The following two examples use Minitab to find the area under a normal distribution that is greater than a given value. The first example uses the standard normal distribution (i.e., z distribution), which has a mean of 0 and standard deviation of 1; this is the default when first constructing a probability distribution plot in Minitab. The second example models a normal distribution with a mean of 65 and standard deviation of 5.
Later in this lesson we'll see that these methods can be used to identify p values when conducting right-tailed hypothesis tests.
Minitab® – Proportion Greater Than a Value on a Normal Distribution
Question: What proportion of the standard normal distribution is greater than a z score of 2?

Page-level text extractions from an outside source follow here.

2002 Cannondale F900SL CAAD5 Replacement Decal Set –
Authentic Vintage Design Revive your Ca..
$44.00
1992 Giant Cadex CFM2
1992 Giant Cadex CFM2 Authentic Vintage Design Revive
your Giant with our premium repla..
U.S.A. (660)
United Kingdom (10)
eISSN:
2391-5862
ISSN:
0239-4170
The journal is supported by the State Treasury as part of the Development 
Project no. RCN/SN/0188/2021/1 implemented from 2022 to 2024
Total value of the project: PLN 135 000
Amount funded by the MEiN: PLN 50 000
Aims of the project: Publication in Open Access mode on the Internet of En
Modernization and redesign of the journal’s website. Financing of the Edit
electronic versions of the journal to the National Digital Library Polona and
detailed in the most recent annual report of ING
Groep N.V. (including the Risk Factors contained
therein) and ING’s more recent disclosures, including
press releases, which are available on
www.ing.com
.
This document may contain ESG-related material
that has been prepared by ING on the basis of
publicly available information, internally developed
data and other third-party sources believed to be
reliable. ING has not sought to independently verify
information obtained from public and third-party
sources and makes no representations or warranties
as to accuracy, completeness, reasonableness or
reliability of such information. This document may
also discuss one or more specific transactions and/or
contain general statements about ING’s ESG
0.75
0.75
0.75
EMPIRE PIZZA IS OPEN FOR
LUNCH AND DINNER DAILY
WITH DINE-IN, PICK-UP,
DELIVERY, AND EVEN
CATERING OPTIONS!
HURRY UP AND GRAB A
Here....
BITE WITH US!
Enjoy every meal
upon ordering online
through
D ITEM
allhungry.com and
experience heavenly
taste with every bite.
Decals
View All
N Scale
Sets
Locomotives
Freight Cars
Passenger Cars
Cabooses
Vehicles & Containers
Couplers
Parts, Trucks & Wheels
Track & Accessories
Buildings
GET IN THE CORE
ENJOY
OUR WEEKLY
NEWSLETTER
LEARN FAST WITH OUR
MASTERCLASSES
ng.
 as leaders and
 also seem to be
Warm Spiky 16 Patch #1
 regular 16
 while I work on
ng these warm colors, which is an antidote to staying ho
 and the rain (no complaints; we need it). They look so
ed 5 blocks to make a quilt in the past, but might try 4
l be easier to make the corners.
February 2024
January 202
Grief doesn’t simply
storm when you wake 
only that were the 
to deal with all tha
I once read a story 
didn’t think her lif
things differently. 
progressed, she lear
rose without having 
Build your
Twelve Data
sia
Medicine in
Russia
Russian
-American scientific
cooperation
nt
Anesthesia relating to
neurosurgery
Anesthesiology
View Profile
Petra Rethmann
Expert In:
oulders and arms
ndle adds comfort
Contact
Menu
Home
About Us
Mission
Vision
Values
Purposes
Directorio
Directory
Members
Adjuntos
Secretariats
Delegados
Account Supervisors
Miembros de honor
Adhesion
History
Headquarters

Recall that the standard normal distribution (i.e., z distribution) has a mean of 0 and standard deviation of 1. This is the default normal distribution in Minitab.
- From the tool bar select Graph > Probability Distribution Plot > One Curve > View Probability
- Check that the Mean is 0 and the Standard deviation is 1
- Select Options
- Select A specified x value
- Select Right tail
- For X value enter 2
- Click Ok
- Click Ok
This should result in the following output:
The area of the z distribution that is greater than 2 is 0.02275.
This could also be written in probability notation as P(z > 2) = 0.02275.
Minitab® – Proportion Greater Than a Value on a Normal Distribution
Question: Vehicle speeds at a highway location have a normal distribution with a mean of 65 mph and a standard deviation of 5 mph. What is the probability that a randomly selected vehicle will be going more than 73 mph?
Let's construct a normal distribution with a mean of 65 and standard deviation of 5 to find the area greater than 73.
To calculate a probability for values greater than a given value in Minitab:
- From the tool bar select Graph > Probability Distribution Plot > One Curve > View Probability
- Change the Mean to 65 and the Standard deviation to 5
- Select Options
- Select A specified x value
- Select Right tail
- For X value enter 73
- Click Ok
- Click Ok
This should result in the following output:
On a normal distribution with a mean of 65 and standard deviation of 5, the proportion greater than 73 is 0.05480.
In other words, 5.480% of vehicles will be going more than 73 mph.